During Lord Tennyson’s stay in Curraghchase, he insisted he had seen the spectre of a lady with a sheathed sword rise from the lake, arm outstretched and pointing to the house.
On the night before Christmas in 1941, a tree was said to have leaned towards the stately home, a solitary limb outstretched, in an exact replica of Tennyson’s Lady of the Lake sighting. The fire in 1941 was said to be started by the tree limb reaching through the window and knocking over a candelabra.
While the Lady of the Lake has been reported climbing from the murky, misty waters many a night, every Christmas Eve she rises aglow, a burning effigy transfixed on the skeleton of Curraghchase.

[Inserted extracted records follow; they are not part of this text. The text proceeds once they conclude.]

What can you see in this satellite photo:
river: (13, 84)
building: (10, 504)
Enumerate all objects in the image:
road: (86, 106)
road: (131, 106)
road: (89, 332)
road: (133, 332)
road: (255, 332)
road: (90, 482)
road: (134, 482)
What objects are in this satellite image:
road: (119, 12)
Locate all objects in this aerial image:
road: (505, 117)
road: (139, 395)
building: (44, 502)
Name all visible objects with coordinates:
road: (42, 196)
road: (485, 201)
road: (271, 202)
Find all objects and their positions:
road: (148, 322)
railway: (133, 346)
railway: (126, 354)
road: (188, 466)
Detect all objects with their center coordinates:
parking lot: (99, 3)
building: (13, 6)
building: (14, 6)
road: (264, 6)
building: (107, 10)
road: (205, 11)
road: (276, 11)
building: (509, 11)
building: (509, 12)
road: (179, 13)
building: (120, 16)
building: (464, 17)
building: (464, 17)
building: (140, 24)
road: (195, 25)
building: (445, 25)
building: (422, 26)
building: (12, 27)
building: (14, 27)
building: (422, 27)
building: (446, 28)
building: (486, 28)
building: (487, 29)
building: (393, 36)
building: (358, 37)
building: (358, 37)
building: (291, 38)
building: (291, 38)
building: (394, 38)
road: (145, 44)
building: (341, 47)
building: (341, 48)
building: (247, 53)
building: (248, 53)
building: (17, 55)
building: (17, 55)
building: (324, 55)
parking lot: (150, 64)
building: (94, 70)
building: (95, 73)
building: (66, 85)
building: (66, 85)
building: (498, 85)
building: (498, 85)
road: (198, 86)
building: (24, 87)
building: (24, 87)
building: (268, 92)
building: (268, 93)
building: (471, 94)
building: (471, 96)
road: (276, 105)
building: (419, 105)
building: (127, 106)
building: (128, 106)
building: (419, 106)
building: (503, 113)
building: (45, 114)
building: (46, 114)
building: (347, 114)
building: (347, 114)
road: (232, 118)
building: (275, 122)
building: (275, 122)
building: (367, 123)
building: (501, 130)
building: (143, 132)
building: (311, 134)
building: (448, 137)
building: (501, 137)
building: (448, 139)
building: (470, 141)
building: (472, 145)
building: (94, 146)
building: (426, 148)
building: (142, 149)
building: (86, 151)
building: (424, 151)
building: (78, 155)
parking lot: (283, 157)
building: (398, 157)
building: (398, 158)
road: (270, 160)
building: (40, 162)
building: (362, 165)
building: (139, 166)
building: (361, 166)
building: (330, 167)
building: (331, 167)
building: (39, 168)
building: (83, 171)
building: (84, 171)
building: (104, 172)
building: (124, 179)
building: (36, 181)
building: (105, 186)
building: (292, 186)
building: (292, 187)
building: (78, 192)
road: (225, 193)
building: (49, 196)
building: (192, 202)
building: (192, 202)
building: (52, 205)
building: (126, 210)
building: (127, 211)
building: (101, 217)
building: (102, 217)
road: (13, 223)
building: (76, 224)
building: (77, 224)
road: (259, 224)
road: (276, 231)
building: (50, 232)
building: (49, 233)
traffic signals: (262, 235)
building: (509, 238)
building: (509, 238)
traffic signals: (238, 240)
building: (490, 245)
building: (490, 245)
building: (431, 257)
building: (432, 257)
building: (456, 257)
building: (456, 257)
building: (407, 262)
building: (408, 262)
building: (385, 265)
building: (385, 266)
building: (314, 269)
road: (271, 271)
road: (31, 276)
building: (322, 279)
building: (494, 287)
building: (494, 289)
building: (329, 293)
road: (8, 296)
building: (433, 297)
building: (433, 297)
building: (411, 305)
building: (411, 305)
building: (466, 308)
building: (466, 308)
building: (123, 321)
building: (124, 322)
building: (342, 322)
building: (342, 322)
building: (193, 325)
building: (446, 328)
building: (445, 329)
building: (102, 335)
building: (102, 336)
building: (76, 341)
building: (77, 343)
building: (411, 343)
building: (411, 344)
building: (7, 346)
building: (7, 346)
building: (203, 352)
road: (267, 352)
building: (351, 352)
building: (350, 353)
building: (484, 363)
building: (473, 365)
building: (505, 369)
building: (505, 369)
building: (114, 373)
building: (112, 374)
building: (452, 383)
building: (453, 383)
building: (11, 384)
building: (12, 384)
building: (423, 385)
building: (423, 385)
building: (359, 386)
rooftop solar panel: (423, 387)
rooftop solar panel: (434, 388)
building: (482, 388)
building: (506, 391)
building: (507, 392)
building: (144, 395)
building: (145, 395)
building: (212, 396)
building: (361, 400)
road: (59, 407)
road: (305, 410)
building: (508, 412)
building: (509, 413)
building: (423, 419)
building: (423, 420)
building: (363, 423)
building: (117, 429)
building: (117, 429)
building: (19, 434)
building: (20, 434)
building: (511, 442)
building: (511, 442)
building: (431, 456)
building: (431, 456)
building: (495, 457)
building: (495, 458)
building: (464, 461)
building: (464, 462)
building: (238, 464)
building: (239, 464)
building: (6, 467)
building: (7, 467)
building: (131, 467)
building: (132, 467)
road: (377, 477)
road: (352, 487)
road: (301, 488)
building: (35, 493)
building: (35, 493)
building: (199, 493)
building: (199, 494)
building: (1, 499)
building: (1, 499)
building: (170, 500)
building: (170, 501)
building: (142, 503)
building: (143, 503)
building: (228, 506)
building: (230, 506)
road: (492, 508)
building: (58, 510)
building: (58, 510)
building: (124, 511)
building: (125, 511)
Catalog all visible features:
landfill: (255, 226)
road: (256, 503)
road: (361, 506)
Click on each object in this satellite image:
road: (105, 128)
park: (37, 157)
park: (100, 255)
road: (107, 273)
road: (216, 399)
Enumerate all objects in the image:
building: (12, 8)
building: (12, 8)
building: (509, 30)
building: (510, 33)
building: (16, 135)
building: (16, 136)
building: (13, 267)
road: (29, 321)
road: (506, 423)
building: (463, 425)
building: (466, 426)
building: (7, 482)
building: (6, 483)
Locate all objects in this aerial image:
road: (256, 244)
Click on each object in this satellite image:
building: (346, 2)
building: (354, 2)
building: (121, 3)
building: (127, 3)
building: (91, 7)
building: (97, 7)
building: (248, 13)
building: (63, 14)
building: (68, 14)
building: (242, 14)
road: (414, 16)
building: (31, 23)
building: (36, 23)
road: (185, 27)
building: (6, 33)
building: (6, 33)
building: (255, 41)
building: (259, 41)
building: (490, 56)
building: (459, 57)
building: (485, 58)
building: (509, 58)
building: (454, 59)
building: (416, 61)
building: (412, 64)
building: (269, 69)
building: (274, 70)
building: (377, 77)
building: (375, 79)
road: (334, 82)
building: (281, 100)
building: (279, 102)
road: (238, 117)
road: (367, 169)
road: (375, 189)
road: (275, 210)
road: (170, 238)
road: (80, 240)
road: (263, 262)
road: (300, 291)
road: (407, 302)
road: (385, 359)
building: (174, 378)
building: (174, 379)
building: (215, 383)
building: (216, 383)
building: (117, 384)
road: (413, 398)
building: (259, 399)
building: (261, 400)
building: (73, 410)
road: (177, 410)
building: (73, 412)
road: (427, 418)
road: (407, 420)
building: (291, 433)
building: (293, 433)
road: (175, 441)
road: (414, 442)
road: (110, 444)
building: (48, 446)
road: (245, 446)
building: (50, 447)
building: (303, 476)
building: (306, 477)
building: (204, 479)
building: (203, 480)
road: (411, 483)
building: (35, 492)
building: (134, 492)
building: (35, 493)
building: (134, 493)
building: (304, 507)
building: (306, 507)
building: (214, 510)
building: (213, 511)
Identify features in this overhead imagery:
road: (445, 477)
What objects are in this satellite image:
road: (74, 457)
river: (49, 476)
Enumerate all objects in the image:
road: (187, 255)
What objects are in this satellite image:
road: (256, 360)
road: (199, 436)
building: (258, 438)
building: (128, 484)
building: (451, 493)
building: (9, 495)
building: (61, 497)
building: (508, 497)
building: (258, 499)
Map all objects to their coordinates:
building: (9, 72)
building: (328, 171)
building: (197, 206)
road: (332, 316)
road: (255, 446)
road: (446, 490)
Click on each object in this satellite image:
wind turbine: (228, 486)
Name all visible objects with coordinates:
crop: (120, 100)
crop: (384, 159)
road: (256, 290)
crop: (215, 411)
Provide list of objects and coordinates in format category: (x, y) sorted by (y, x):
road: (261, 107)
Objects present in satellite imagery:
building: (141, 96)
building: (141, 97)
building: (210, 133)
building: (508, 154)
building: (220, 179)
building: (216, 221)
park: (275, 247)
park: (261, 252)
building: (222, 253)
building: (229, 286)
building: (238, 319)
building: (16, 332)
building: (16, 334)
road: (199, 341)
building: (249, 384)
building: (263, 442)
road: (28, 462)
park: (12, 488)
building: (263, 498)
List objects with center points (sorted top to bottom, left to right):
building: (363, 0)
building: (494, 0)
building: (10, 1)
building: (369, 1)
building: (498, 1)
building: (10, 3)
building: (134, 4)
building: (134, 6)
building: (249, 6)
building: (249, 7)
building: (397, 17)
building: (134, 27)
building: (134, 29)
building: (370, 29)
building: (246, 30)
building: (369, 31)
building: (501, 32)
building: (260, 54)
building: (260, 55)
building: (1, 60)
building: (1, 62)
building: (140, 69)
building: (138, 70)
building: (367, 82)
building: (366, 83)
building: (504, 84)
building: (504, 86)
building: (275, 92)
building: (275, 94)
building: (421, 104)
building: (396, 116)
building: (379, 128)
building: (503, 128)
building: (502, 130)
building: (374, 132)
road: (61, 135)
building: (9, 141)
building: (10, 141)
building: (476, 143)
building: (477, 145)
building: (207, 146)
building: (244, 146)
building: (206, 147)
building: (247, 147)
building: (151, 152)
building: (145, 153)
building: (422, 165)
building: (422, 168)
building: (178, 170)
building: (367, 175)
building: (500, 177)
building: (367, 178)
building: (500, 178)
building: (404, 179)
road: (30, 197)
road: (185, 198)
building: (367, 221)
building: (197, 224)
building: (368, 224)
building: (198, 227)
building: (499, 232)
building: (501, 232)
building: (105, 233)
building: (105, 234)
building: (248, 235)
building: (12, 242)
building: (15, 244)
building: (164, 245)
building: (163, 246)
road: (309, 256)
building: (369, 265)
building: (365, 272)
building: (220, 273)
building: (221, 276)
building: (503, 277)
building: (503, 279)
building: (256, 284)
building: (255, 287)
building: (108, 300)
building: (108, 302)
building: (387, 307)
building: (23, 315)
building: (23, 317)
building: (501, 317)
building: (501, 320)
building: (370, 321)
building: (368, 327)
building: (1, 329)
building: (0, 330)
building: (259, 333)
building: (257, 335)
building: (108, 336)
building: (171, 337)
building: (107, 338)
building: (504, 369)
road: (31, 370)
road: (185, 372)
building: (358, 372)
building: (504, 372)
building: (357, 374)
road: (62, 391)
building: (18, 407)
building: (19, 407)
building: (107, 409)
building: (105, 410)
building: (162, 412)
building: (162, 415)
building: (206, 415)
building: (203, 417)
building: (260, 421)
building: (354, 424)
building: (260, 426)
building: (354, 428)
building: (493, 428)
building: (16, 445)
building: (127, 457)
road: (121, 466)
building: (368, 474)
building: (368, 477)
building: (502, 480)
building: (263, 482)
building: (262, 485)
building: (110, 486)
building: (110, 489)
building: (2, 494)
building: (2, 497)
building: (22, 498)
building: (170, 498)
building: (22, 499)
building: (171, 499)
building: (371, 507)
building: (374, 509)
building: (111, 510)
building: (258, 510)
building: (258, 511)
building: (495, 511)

Today the ruins of Curragh House stand as stoic as its former owner, protected by the sombre Yew trees within its shadow. An ancient monolith, ringforts and cairn are all within the estate – reminders that long before Oliver Cromwell and the de Vere-Hunt family there was a Fitzgerald Clan, Curragh Castle and druid lands belonging to the Irish.
Perhaps the Lady of the Lake was returning a stolen domain back to the people of Limerick, a Celtic Avenger protecting lands that transcend confiscation and construction. Perhaps she remains to this day as a guardian, watching and waiting, ready to step forth with flaming sword and limb to hold on to Curraghchase as Munster’s own.